> _Exercise brief_: Each line holding the word "linecap" must appear in the answer, copied from the entries.
--- Data supplied ---
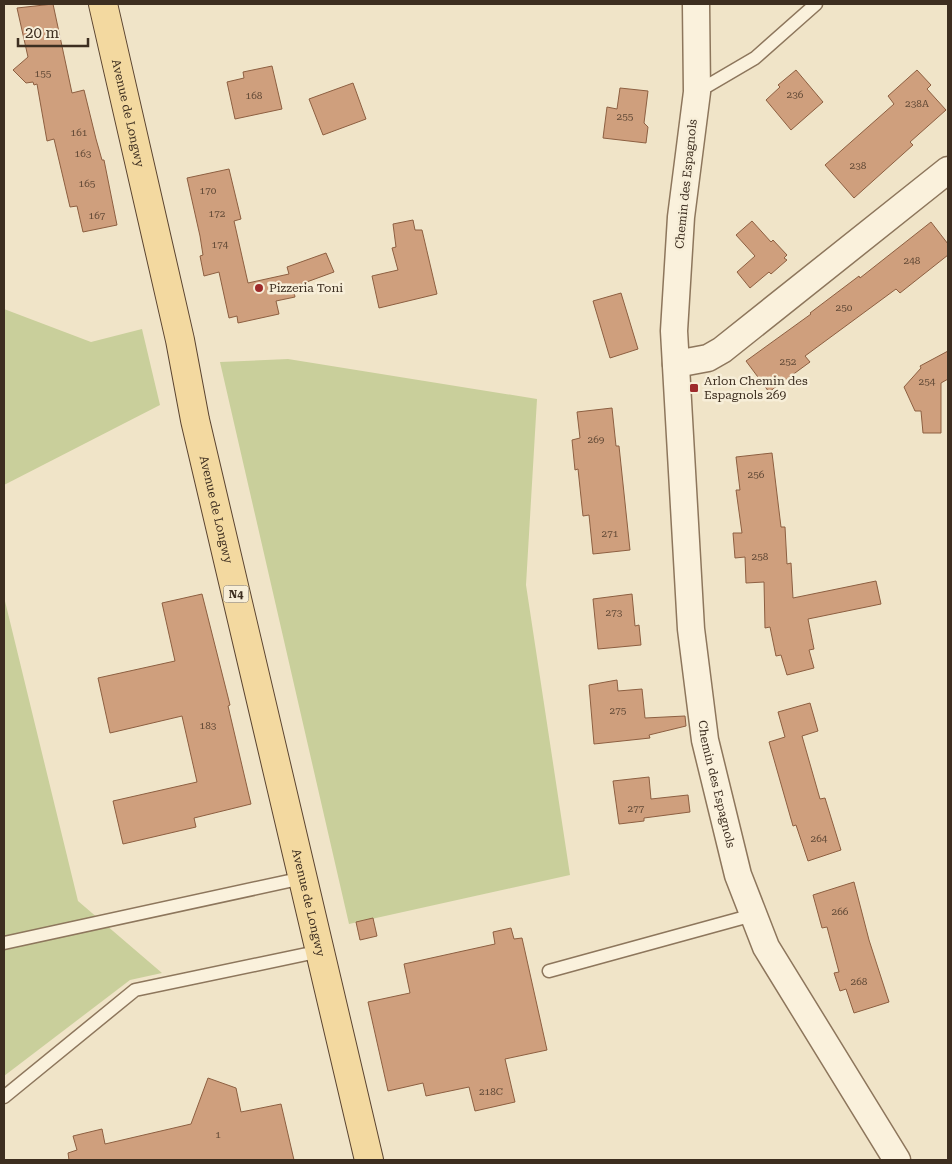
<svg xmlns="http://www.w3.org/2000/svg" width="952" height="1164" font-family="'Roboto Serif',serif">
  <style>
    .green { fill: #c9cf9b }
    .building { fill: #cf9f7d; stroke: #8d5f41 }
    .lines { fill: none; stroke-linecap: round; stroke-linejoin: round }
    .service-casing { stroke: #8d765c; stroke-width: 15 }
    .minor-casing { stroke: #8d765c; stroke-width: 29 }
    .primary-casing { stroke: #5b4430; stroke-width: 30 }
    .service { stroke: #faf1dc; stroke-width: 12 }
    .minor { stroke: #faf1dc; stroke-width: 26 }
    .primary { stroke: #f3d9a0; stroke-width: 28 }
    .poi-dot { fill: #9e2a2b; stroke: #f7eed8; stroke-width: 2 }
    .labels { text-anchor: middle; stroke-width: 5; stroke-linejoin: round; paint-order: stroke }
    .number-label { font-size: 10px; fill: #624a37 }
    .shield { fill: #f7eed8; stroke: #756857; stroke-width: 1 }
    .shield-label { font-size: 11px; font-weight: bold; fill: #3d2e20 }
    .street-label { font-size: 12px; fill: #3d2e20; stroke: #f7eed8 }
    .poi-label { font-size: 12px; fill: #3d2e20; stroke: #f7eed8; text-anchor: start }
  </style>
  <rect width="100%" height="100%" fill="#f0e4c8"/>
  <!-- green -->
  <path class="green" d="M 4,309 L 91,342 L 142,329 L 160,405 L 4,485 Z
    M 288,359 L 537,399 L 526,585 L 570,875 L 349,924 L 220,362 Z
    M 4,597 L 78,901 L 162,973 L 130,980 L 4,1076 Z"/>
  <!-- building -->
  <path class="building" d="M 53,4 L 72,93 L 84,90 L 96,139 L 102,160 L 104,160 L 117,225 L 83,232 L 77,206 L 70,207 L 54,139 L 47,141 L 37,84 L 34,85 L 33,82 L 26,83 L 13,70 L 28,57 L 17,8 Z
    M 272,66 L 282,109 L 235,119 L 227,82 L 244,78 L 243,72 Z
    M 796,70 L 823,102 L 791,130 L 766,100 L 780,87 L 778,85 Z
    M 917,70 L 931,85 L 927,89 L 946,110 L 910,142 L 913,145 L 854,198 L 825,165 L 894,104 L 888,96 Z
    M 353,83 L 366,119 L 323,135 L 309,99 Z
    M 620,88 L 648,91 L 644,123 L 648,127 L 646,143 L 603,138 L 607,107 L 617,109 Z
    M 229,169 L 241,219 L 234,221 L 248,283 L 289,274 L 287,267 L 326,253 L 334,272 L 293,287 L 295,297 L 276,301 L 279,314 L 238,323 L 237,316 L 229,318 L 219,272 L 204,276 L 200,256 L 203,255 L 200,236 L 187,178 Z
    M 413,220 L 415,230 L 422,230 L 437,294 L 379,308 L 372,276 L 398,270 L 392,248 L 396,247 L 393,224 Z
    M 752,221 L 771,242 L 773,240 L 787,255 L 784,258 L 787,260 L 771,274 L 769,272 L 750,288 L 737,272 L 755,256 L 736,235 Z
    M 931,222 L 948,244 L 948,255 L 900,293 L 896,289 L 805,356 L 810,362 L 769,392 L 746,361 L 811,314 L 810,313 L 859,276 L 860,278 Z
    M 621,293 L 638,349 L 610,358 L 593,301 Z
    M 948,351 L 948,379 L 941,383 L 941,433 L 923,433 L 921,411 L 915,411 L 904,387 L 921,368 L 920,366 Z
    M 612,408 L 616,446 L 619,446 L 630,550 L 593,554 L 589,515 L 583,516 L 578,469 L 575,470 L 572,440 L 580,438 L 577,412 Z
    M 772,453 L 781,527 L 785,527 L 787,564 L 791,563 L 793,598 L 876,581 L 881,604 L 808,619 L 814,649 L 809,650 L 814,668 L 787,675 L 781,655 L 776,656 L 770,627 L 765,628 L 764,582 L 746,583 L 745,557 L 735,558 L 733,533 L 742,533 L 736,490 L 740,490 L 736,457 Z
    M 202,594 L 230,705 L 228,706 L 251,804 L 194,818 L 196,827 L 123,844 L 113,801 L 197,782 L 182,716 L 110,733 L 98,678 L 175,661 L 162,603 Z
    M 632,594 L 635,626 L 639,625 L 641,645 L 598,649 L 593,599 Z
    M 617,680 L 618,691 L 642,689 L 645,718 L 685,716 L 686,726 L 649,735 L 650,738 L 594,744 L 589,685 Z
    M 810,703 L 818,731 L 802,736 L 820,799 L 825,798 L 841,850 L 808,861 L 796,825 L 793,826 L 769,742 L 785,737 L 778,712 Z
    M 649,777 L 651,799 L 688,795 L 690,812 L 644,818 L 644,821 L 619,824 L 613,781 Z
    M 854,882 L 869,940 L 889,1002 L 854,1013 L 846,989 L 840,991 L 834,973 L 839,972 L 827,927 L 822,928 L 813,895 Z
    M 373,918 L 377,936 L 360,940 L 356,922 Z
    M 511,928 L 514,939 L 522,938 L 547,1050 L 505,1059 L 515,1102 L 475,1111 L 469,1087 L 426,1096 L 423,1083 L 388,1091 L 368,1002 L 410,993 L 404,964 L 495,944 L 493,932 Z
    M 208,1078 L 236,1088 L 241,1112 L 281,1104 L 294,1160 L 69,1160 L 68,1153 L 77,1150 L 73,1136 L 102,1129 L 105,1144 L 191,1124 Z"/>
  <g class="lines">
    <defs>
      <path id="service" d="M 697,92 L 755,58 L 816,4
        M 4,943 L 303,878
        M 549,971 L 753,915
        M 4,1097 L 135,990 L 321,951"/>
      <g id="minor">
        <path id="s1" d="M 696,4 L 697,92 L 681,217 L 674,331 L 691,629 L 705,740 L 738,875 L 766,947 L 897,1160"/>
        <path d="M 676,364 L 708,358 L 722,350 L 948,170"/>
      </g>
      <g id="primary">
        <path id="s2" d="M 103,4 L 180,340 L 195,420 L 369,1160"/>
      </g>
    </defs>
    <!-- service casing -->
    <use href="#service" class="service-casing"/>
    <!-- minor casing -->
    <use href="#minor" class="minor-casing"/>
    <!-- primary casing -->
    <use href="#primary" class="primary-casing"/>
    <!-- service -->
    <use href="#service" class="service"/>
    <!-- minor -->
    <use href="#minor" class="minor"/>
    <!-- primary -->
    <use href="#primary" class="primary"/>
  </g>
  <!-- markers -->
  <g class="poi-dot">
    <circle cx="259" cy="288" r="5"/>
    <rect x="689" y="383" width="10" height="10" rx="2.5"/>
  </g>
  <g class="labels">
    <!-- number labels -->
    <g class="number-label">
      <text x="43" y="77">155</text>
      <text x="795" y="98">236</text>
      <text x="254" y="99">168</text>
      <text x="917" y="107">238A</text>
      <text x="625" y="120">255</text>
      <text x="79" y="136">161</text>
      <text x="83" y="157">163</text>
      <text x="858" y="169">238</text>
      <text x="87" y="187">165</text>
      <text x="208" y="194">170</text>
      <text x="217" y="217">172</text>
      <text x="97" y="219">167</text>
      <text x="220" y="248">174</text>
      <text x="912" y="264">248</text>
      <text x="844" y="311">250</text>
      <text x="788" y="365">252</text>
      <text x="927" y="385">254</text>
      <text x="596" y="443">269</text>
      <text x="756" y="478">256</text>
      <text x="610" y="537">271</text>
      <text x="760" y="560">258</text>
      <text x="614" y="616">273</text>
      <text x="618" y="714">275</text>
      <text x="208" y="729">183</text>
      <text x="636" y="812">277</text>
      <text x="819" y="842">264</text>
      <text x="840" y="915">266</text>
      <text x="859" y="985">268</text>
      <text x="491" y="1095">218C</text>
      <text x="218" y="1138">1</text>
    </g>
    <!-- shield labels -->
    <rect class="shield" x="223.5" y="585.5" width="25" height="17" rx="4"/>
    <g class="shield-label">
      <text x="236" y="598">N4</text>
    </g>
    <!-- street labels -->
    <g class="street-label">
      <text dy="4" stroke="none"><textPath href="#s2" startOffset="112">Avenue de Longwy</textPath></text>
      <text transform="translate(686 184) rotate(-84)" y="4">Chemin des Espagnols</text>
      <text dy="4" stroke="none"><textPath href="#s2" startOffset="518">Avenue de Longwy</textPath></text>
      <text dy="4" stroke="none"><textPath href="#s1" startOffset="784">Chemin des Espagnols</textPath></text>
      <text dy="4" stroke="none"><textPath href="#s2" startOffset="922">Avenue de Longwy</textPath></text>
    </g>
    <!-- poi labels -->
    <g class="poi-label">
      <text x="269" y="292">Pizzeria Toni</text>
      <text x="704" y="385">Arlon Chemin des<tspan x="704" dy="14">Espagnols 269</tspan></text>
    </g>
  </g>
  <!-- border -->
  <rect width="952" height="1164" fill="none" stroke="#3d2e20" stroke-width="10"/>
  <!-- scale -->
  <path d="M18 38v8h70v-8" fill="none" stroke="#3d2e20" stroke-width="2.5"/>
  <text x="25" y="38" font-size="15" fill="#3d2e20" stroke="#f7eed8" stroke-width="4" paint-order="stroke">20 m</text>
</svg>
---
--- Data supplied ---
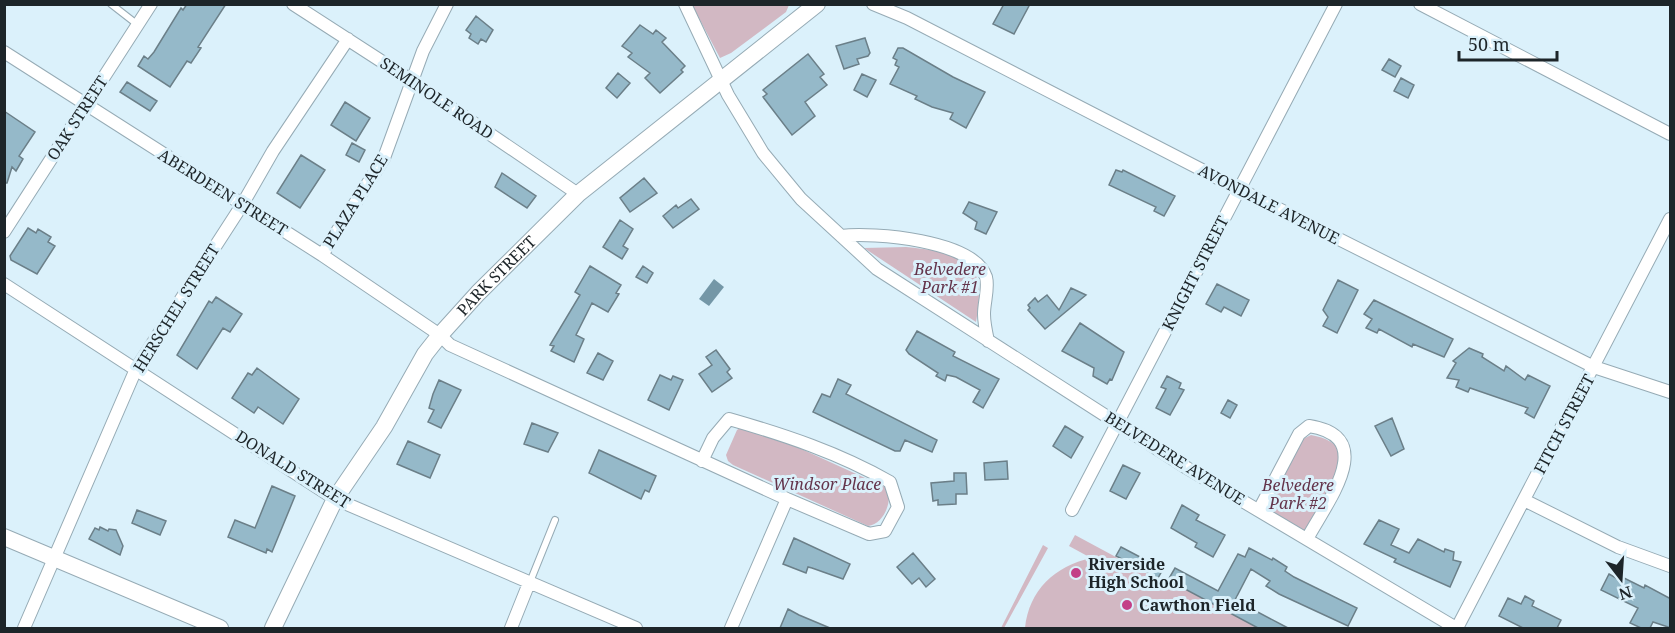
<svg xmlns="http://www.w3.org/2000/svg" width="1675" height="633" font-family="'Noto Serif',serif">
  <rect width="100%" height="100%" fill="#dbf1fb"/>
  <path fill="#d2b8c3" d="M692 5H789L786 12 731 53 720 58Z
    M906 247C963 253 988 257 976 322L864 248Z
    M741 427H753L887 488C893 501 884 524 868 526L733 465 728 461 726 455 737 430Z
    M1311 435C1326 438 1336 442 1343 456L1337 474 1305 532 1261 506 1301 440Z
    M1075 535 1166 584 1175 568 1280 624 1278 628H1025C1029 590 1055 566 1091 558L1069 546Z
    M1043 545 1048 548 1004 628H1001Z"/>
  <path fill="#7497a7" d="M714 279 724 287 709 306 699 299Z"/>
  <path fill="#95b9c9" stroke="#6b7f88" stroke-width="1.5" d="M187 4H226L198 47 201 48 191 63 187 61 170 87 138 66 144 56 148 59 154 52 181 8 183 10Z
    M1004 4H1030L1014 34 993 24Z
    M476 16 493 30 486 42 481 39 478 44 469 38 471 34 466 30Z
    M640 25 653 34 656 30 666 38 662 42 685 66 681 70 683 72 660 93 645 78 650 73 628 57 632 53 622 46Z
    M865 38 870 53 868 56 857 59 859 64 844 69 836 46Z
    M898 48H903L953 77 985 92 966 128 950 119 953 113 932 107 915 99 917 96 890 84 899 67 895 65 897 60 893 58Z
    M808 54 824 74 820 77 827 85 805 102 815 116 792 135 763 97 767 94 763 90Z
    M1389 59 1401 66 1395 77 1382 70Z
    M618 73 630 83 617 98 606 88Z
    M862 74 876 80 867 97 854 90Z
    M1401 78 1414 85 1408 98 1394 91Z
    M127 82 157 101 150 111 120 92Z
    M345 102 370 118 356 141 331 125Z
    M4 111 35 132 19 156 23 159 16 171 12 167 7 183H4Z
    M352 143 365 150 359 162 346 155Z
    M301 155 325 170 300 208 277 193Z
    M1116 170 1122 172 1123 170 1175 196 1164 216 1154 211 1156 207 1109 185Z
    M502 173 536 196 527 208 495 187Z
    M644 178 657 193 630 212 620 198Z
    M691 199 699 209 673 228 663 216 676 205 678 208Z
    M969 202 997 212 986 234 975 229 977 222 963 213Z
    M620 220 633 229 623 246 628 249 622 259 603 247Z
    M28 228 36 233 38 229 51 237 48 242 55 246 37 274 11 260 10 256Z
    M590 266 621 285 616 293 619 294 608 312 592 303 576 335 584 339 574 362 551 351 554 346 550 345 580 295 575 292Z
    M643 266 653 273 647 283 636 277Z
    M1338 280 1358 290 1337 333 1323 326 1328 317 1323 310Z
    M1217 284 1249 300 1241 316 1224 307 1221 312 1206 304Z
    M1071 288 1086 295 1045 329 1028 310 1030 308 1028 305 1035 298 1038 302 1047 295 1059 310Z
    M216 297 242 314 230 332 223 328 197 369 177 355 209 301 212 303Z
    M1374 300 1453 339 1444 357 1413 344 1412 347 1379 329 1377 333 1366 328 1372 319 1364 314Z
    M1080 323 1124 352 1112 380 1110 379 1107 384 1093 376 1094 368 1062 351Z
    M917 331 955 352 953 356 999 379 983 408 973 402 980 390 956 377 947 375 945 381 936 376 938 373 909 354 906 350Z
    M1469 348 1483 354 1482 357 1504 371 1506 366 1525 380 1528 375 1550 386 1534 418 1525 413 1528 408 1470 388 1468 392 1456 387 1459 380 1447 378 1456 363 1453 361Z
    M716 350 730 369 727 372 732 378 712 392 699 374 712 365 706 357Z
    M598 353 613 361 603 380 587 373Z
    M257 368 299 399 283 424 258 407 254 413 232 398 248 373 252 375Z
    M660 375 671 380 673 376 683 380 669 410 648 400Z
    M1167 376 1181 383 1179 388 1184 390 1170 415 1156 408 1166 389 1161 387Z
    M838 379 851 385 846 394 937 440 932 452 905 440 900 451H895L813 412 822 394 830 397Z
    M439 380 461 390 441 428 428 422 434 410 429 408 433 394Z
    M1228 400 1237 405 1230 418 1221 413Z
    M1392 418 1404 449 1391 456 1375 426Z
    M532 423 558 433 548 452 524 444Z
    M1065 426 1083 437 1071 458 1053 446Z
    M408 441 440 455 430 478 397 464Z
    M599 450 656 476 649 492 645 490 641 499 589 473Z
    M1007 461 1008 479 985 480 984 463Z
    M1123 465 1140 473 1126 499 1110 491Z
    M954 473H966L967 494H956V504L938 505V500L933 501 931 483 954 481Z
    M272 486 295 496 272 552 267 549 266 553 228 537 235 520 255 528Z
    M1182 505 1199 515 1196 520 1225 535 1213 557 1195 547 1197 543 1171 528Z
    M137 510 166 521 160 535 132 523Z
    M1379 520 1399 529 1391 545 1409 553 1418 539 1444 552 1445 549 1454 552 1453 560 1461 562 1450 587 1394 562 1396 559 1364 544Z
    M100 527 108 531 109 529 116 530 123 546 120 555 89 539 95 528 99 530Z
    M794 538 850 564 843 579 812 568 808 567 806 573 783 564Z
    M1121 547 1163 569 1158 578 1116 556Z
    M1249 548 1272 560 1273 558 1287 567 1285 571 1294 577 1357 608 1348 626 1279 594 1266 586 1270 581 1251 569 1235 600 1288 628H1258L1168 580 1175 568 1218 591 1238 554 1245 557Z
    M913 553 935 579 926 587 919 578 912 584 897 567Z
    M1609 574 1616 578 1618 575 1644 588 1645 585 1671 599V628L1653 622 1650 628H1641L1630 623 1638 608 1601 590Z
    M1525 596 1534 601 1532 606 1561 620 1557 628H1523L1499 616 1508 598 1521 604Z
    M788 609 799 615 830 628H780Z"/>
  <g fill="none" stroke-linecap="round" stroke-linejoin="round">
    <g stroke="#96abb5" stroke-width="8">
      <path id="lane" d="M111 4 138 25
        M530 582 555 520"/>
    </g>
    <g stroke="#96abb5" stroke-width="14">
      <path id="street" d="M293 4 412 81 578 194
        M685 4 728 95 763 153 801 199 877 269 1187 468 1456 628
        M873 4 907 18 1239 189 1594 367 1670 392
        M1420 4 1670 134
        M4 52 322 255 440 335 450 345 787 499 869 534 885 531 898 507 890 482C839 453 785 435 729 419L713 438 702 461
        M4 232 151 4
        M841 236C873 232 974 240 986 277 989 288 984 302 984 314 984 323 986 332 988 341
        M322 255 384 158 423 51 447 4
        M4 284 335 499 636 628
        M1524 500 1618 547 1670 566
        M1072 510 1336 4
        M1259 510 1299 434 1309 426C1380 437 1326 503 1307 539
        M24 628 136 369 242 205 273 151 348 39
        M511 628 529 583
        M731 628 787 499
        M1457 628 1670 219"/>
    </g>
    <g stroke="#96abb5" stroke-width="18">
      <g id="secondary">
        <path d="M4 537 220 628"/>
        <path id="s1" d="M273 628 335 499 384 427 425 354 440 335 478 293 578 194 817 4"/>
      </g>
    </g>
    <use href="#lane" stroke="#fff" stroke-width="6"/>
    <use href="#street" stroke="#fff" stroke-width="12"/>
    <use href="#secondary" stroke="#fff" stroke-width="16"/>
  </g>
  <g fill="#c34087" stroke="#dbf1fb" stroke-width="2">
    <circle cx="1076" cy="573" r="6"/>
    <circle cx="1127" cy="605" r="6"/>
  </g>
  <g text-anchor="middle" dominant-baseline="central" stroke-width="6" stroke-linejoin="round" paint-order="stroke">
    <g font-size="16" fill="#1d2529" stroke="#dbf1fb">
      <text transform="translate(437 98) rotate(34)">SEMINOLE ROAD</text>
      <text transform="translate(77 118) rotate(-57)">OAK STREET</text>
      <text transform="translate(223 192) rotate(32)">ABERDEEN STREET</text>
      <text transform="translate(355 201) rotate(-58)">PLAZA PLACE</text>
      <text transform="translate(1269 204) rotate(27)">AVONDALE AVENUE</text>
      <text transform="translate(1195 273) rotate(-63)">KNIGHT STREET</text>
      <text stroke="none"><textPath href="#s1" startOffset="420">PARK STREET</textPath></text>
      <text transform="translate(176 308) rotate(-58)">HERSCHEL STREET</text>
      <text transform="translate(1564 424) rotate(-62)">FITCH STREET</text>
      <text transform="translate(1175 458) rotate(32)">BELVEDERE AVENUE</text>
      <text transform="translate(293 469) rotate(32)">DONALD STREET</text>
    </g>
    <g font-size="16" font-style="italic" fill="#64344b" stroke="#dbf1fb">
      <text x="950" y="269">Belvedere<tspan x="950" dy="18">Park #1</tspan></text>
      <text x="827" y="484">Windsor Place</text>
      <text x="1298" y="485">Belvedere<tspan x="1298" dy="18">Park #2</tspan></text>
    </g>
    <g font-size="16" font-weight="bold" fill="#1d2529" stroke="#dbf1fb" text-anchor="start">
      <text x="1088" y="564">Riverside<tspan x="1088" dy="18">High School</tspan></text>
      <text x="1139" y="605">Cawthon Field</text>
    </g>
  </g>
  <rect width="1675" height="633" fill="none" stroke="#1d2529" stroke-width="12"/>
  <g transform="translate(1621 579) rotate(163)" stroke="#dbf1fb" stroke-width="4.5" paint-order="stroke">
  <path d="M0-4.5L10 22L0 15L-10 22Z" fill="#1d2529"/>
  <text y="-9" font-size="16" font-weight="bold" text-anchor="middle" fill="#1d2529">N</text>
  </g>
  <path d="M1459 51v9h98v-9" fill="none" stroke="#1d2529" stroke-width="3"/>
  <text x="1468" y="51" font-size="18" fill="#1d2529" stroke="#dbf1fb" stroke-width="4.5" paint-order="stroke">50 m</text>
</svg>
---
> _Task solution_:
    .lines { fill: none; stroke-linecap: round; stroke-linejoin: round }
  <g fill="none" stroke-linecap="round" stroke-linejoin="round">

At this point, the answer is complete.